New Theory Cracks Open the Black Box of Deep Learning - smokielad
https://www.quantamagazine.org/new-theory-cracks-open-the-black-box-of-deep-learning-20170921/
======
iolsixuutic
Interesting to read this. I was a little confused at first because the
information bottleneck paper wasn't new, and then as I read I realized they
acknowledged that. It's interesting to see followup and new research coming
out about it, because it struck me as promising when I first read about it.

The information bottleneck idea is very similar, basically the same, as how
I've always thought about DL models, and statistical models more generally.
The hidden variables at each layer are basically digitized codes, and there's
a compression at each layer, which is equivalent to learning/inference as in
an algorithmic complexity/MDL sense.

What was surprising to me was the relationships with renormalization groups,
which I wasn't familiar with at all.

The quote from Lake was also interesting. I forgot about that Bayesian Program
Learning paper, which was interesting.
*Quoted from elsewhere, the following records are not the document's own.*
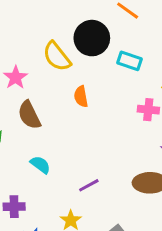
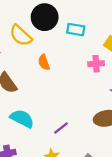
cyan semicircle: (40, 165) -> (22, 119), size x1.5

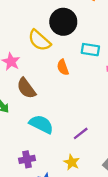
cyan rectangle: (76, 30) -> (90, 50), moved

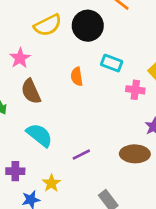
yellow semicircle: (39, 40) -> (48, 25), moved, turned -80
yellow star: (72, 162) -> (51, 183), moved

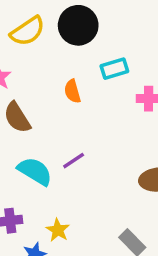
cyan rectangle: (112, 63) -> (114, 69), turned -30
purple line: (81, 155) -> (74, 161), moved

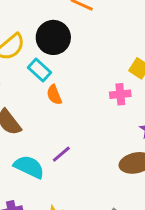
cyan rectangle: (114, 69) -> (40, 70), moved, turned 65

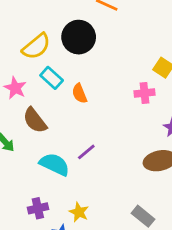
cyan rectangle: (40, 70) -> (52, 78), moved

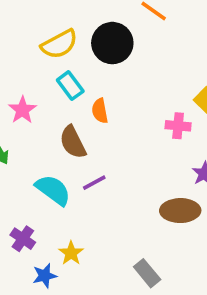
pink star: (15, 88) -> (22, 110), moved
brown semicircle: (35, 120) -> (73, 142), moved
purple cross: (38, 208) -> (23, 239), turned 36

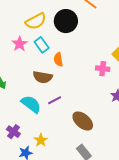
pink star: (22, 110) -> (20, 44), moved
brown semicircle: (73, 142) -> (43, 77), turned -54
brown ellipse: (180, 211) -> (83, 121), moved, turned 40

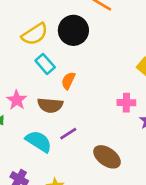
pink star: (20, 44) -> (17, 100), moved
orange semicircle: (58, 59) -> (68, 81), turned 40
pink cross: (103, 69) -> (126, 103), moved

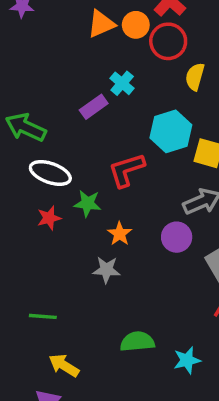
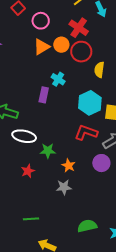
purple rectangle: (94, 107) -> (44, 95), turned -35
red L-shape: (127, 170) -> (86, 132), moved, turned 45
red star: (49, 218) -> (28, 171), moved

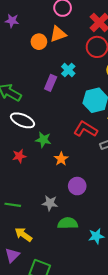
orange circle: (61, 45) -> (39, 42), moved
purple circle: (101, 163) -> (77, 186), moved
gray star: (64, 187) -> (50, 203), moved

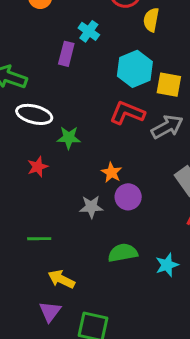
orange star: (61, 159) -> (112, 172), moved
gray star: (50, 203) -> (91, 207), moved

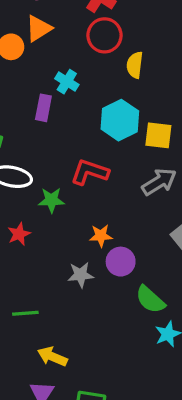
red L-shape: (127, 113) -> (90, 172), moved
orange star: (112, 172) -> (101, 236), turned -30
green semicircle: (123, 253) -> (150, 300), moved, turned -124

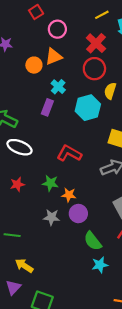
cyan cross: (67, 82) -> (58, 87), moved
cyan hexagon: (120, 120) -> (88, 108), moved
green star: (51, 200) -> (50, 183), moved

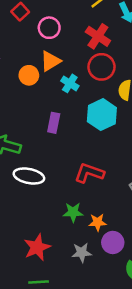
cyan cross: (58, 87) -> (70, 83), moved
red star: (17, 184) -> (37, 247), moved, size x1.5

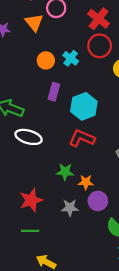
orange triangle: (50, 61) -> (34, 22), moved, turned -42
orange circle: (29, 75) -> (46, 60), moved
cyan hexagon: (102, 115) -> (84, 106), moved

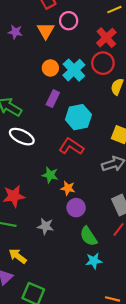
cyan cross: (71, 58) -> (74, 70), size x1.5
gray star: (70, 208) -> (45, 226), moved

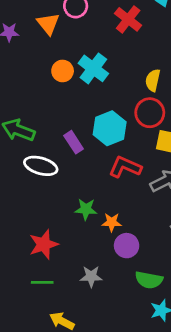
red circle: (103, 63) -> (150, 113), moved
purple rectangle: (53, 99) -> (74, 142), moved, turned -49
red L-shape: (71, 146) -> (125, 167), moved
green semicircle: (88, 236) -> (149, 280), turned -36

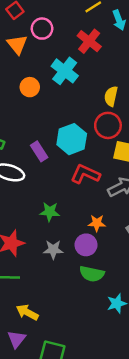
cyan cross: (93, 68) -> (65, 71), moved
orange star: (112, 222) -> (97, 223), moved
gray star: (91, 276) -> (53, 250), moved
green semicircle: (149, 280) -> (92, 274), moved

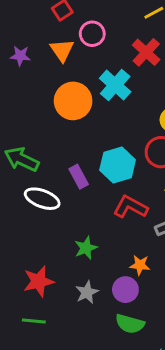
orange circle: (30, 87) -> (73, 101), size x1.6
green star: (50, 212) -> (86, 248), turned -30
gray star: (53, 250) -> (87, 292), turned -30

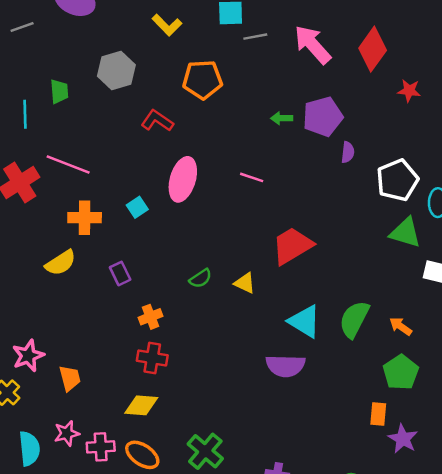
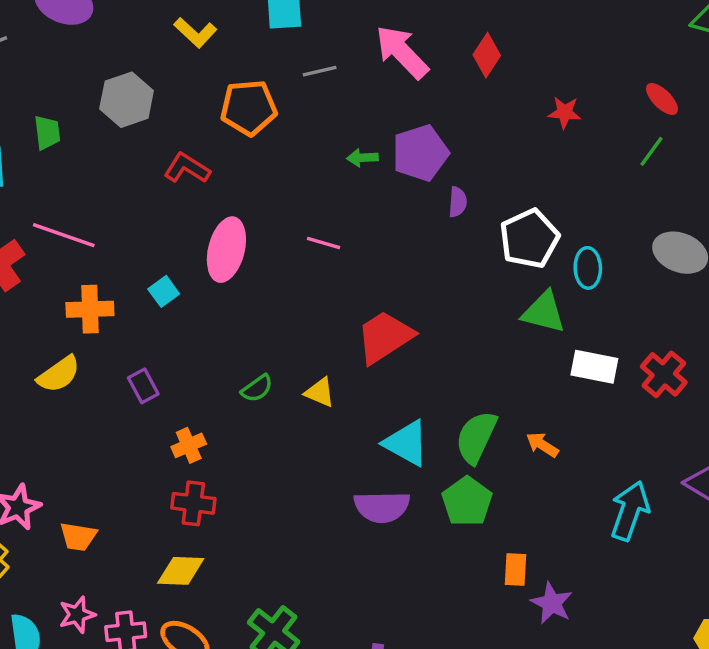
gray line: (255, 37) -> (320, 71), moved
red diamond: (373, 49) -> (487, 55), size x0.7
red star: (409, 91) -> (565, 112), moved
green pentagon: (401, 372) -> (467, 501), moved
orange trapezoid: (70, 378) -> (78, 536), turned 116

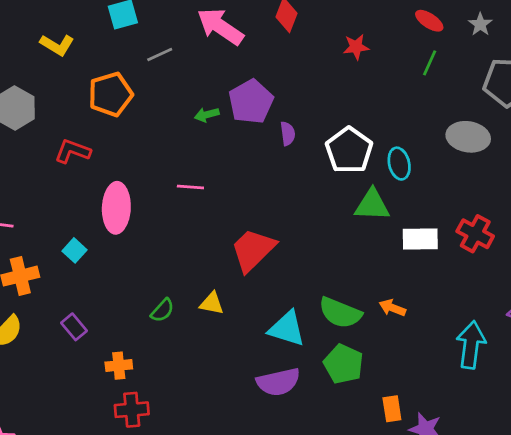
green semicircle: (476, 437) -> (340, 313), turned -81
orange cross: (189, 445) -> (119, 366), turned 30

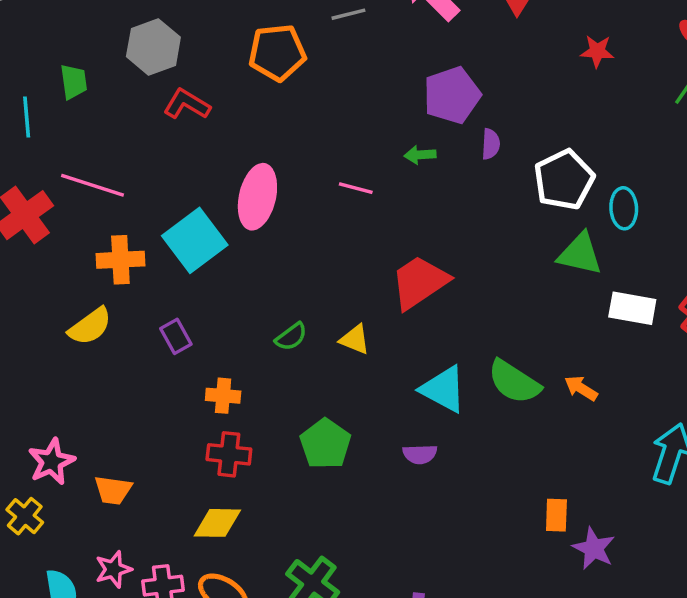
green arrow: (207, 115) -> (420, 155), moved
red L-shape: (73, 151) -> (187, 104), moved
cyan square: (75, 250) -> (195, 240), size x2.0
green pentagon: (343, 364) -> (325, 444), moved
purple semicircle: (278, 382) -> (420, 454), size x0.6

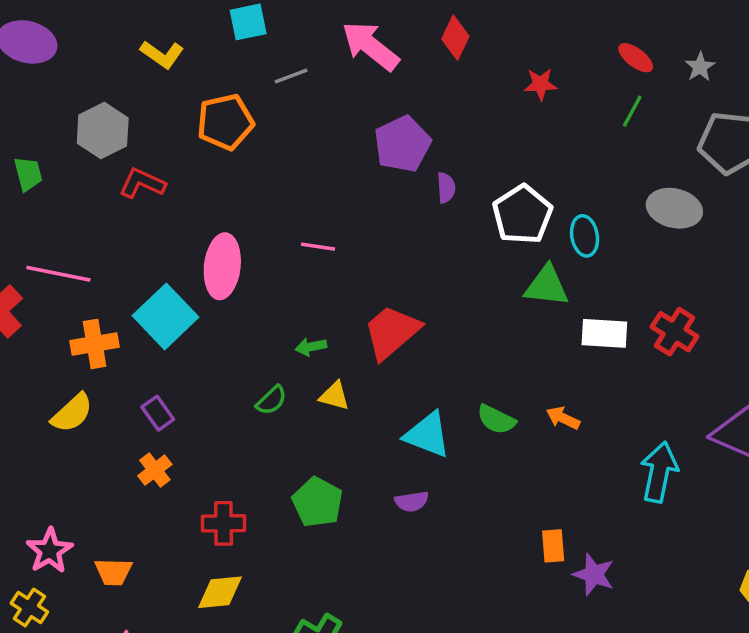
green arrow: (420, 155) -> (311, 347), moved
green semicircle: (514, 382) -> (496, 419), size x0.7
orange cross: (223, 396) -> (155, 470), moved, turned -36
My guess is BPL and DL are not really
all that different at some level.

------
daralthus
> certain very large deep neural networks don’t seem to need a drawn-out
> compression phase in order to generalize well. Instead, researchers program
> in something called early stopping, which cuts training short to prevent the
> network from encoding too many correlations in the first place.

This would explain the success of attention mechanisms quite well. If you are
good in selecting the right input you don't need to discard a lot later.

------
randcraw
Interesting premise (the info bottleneck) and a well written (long) article.

I particularly enjoy attempts to understand basic black box mechanisms in the
space of learning or cognition.